Thursday, 13 May 2021

Saincheisteanna Tráthúla - Topical Issue Debate

Road Safety

6:40 pm

Photo of Brian LeddinBrian Leddin (Limerick City, Green Party) | Oireachtas source

I raise the issue of safety on our rural roads because another family has suffered an unbearable loss this week. Another innocent life has been taken, that of Aoibheann Duffy, an 11-year-old girl from County Kerry who was out for a cycle on a summer evening near her home. We have failed this young girl and her family. We have failed in our duty of care towards people living in rural areas. We have failed because we are willing to tolerate roads that are simply no longer safe for the people living along them.

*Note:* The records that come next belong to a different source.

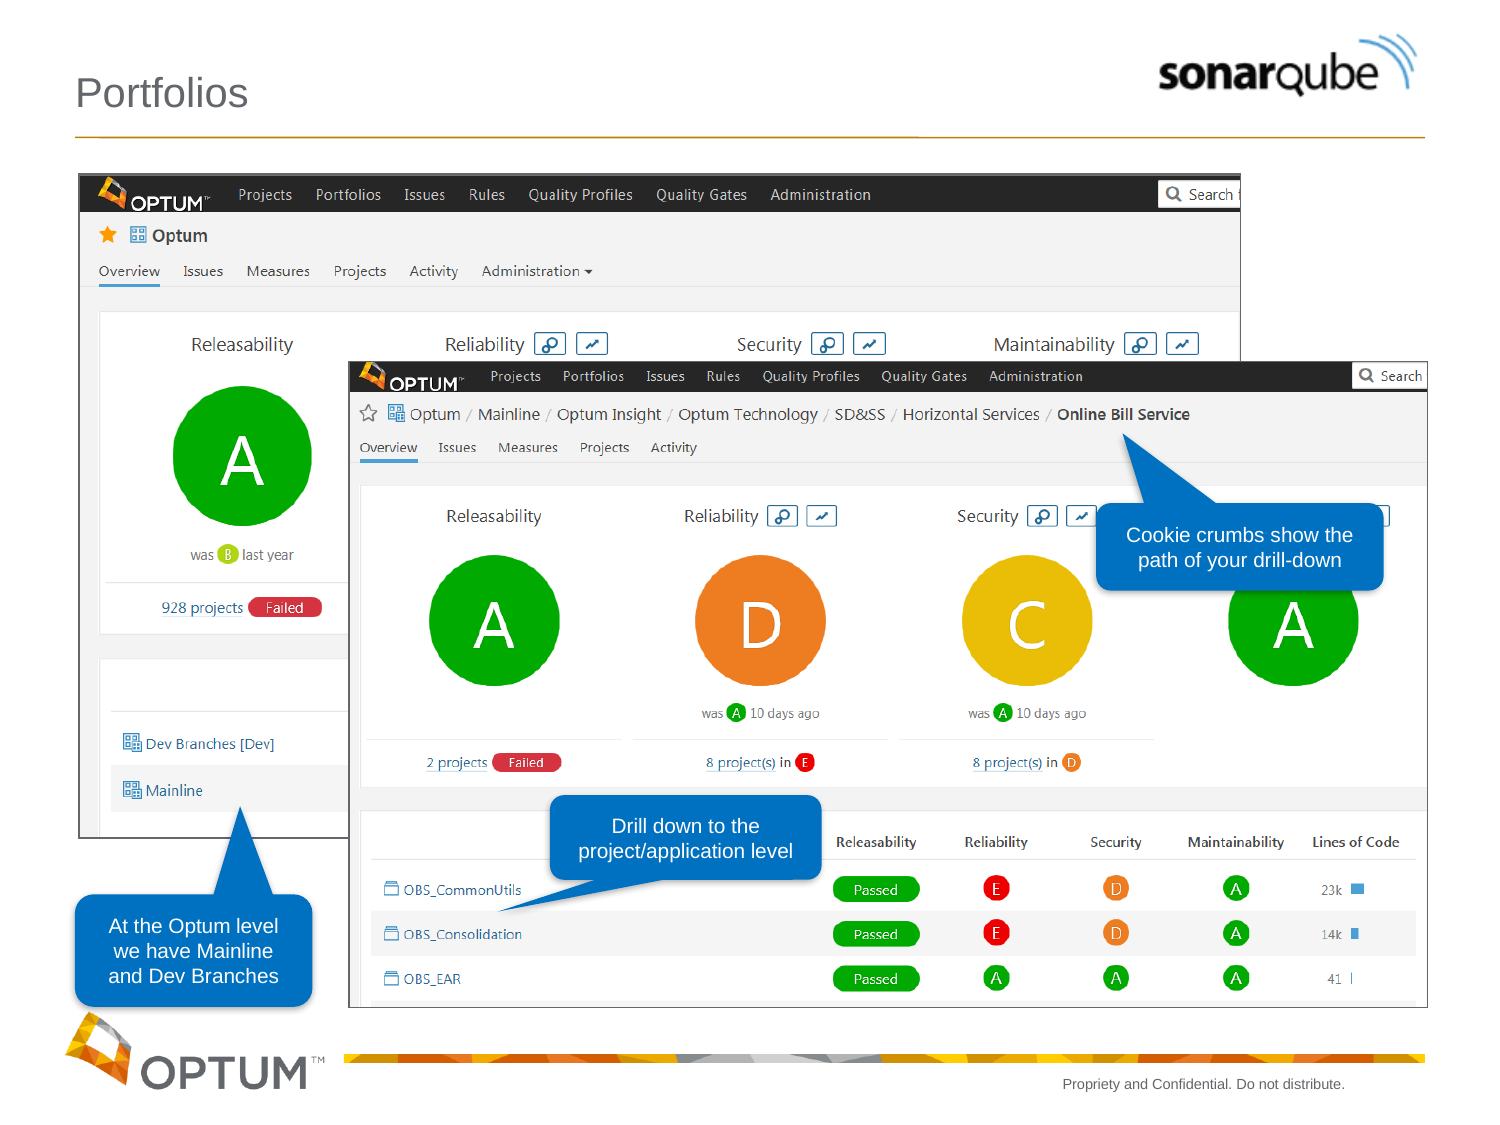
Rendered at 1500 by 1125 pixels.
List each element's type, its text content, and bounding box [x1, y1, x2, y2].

title Portfolios [75, 45, 1425, 117]
picture [343, 1054, 1425, 1063]
picture [1149, 24, 1425, 45]
text_box At the Optum level we have Mainline and Dev Branches [74, 846, 313, 1007]
picture [79, 174, 1427, 1008]
picture [62, 1009, 327, 1092]
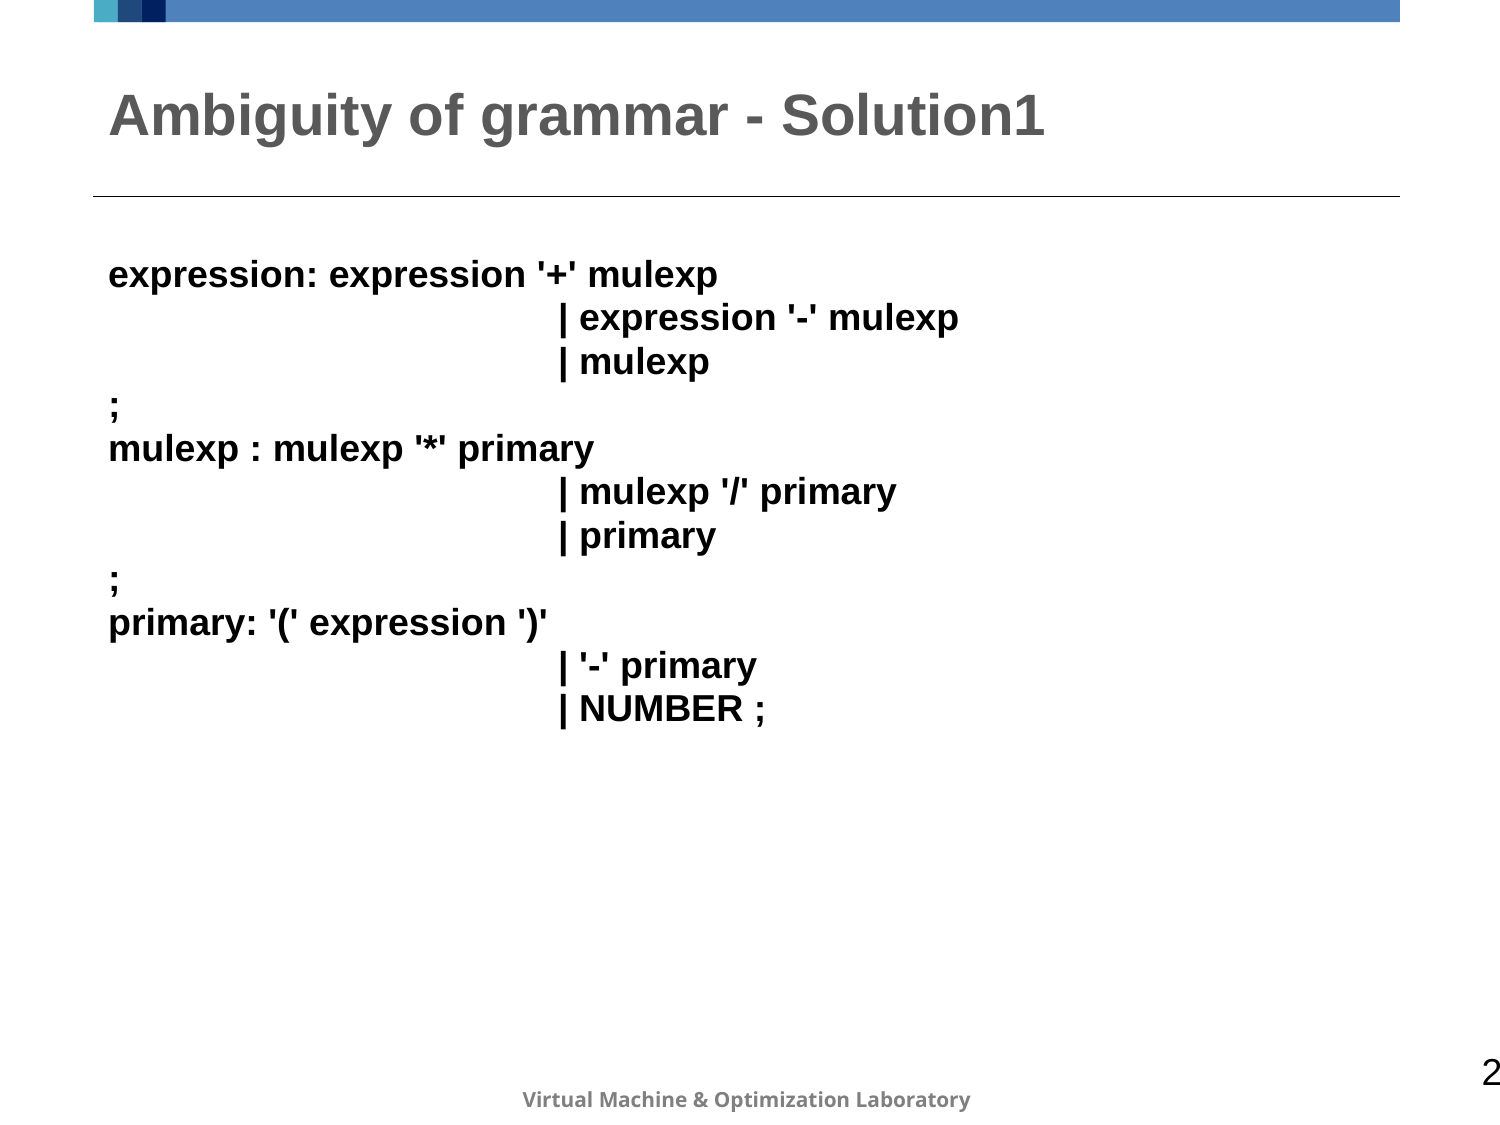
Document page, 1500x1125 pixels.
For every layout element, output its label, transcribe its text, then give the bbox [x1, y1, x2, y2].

title Ambiguity of grammar - Solution1 [93, 55, 1400, 169]
list expression: expression '+' mulexp | expression '-' mulexp | mulexp ; mulexp : mulexp '*' primary | mulexp '/' primary | primary ; primary: '(' expression ')' | '-' primary | NUMBER ; [93, 251, 1400, 1052]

This is a relatively recent phenomenon. It is only in the past 20 or 30 years that our rural roads have become the sole preserve of the car, van and truck. Before that, our roadways were shared and people could, and did, walk and cycle safely on them. Vehicles have got bigger and faster and roads have been widened and designed for speed to the extent that many families are locked inside their front gates, unable to go anywhere unless they do so by car. We have made people in rural Ireland more dependent than ever on cars, with all the dire health and social impacts that go with that. In our towns and cities, we have rightly adopted a hierarchy of road users when we design roads. This hierarchy states that we must satisfy the needs of the most vulnerable first. The order of priority goes from the most vulnerable road user to the least vulnerable. In rural Ireland, perversely, we have, in effect, inversed that hierarchy and it is the fast, powerful vehicle that dominates.

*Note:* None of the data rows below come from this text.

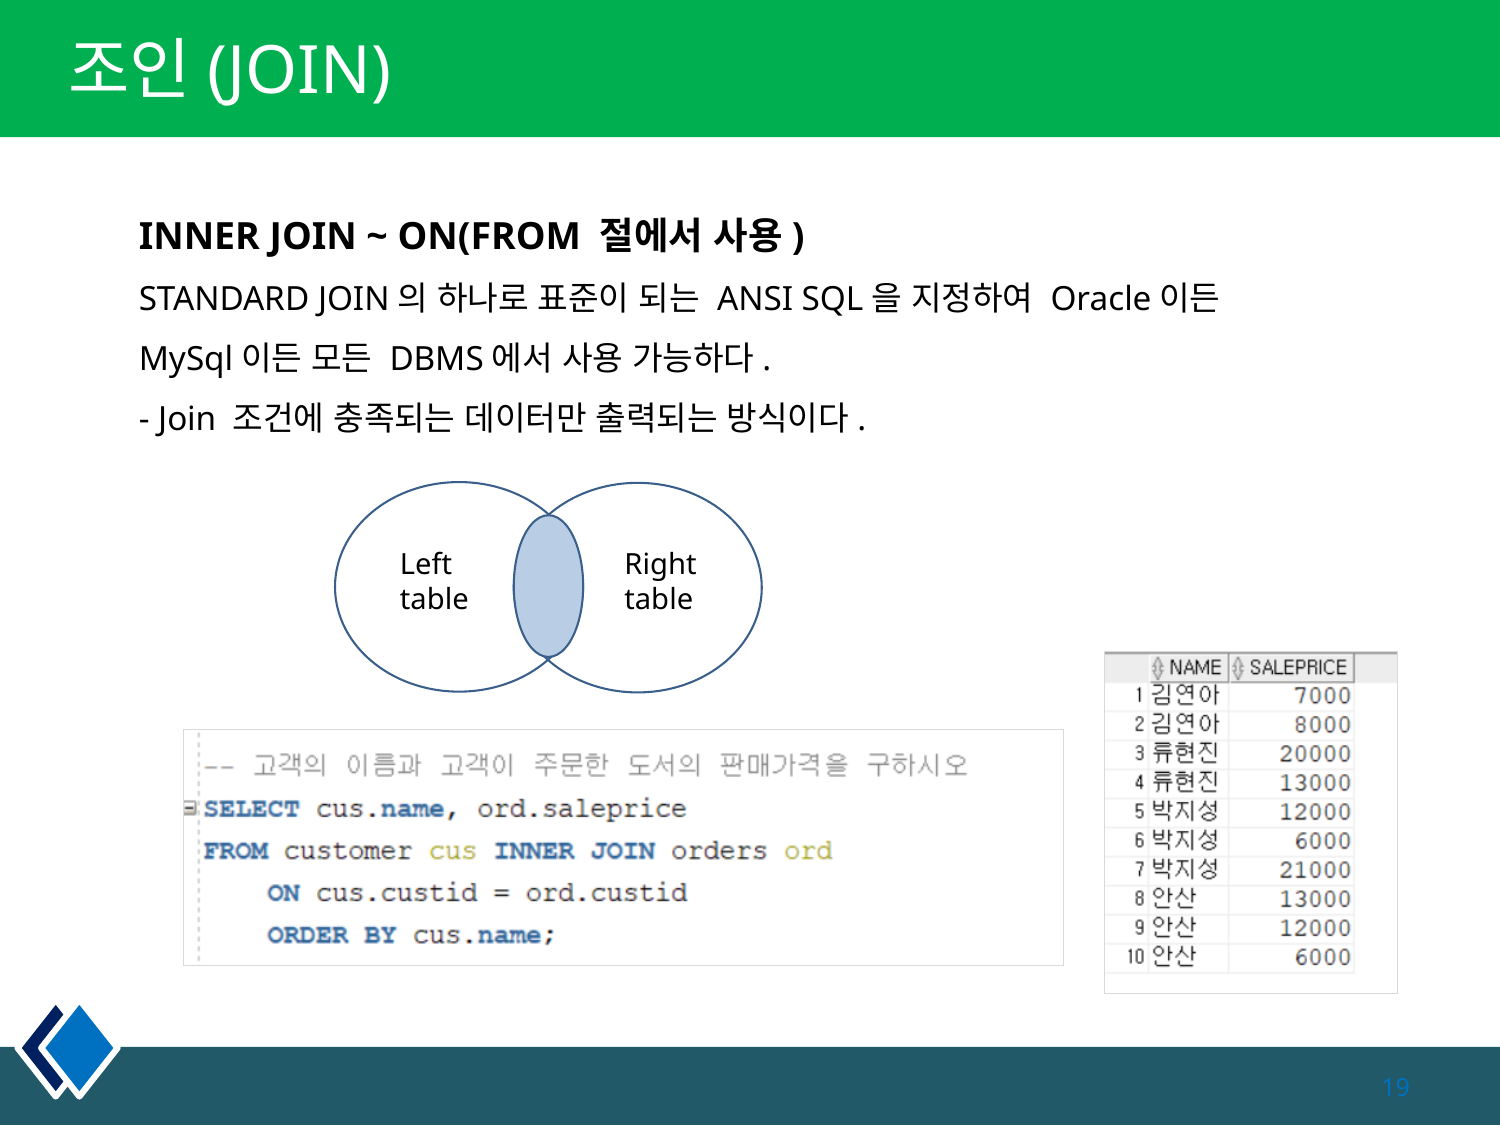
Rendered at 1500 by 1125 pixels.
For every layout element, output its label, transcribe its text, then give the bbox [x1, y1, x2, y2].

text_box [332, 479, 548, 694]
text_box [511, 513, 586, 660]
text_box Right table [609, 537, 737, 623]
title 조인(JOIN) [0, 0, 939, 138]
picture [182, 729, 1064, 967]
text_box Left table [385, 537, 513, 623]
text_box INNER JOIN ~ ON(FROM 절에서 사용) STANDARD JOIN의 하나로 표준이 되는 ANSI SQL을 지정하여 Oracle이든 MySql이든 모든 DBMS에서 사용 가능하다. - Join 조건에 충족되는 데이터만 출력되는 방식이다. [123, 182, 1447, 445]
slide_number 19 [1340, 1058, 1425, 1119]
text_box [543, 480, 764, 695]
picture [1104, 650, 1398, 995]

I know the Minister of State, Deputy Noonan, has a commitment to active travel and to the health and environmental benefits that travelling under one's own steam brings. He and his colleagues, the Minister for Transport, Deputy Eamon Ryan, and the Minister of State, Deputy Naughton, have been starting a revolution in active travel, with unprecedented investment in walking and cycling infrastructure, safe routes to schools and greenways in rural areas. We need to give more attention to our rural roads. Cycling and walking are not solely urban activities. We must afford everyone the opportunity to get the exercise they need to stay healthy. In addition, not everyone wants to, or can, use a car for all their daily mobility needs. Making our rural roads safer to walk and cycle on is the fair and right thing to do for our environment, our health and our society.

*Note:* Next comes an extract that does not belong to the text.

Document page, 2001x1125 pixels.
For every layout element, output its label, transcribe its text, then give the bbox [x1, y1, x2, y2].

We can do more to stop families from experiencing the preventable death of a child on the roads. I want to extend my sympathies to the Duffy family in Kerry and, indeed, to all the families who have lost loved ones in road accidents. One of my own family members was killed by a driver while cycling and I know the hurt and pain of such a loss can persist for decades. In the Netherlands, an active travel revolution was started in the 1970s with the call to "Stop de Kindermoord", which means "stop the child murder". This past year has demonstrated the capacity of the State to act to prevent premature deaths from the coronavirus pandemic. We have stayed at home, worn masks and kept our distance. We do not have to shut down our economy to prevent children from dying on the roads of rural Ireland. We just need to stop, think of the unbearable grief suffered by families and demonstrate the same capacity for action to prevent the premature deaths of children in road accidents.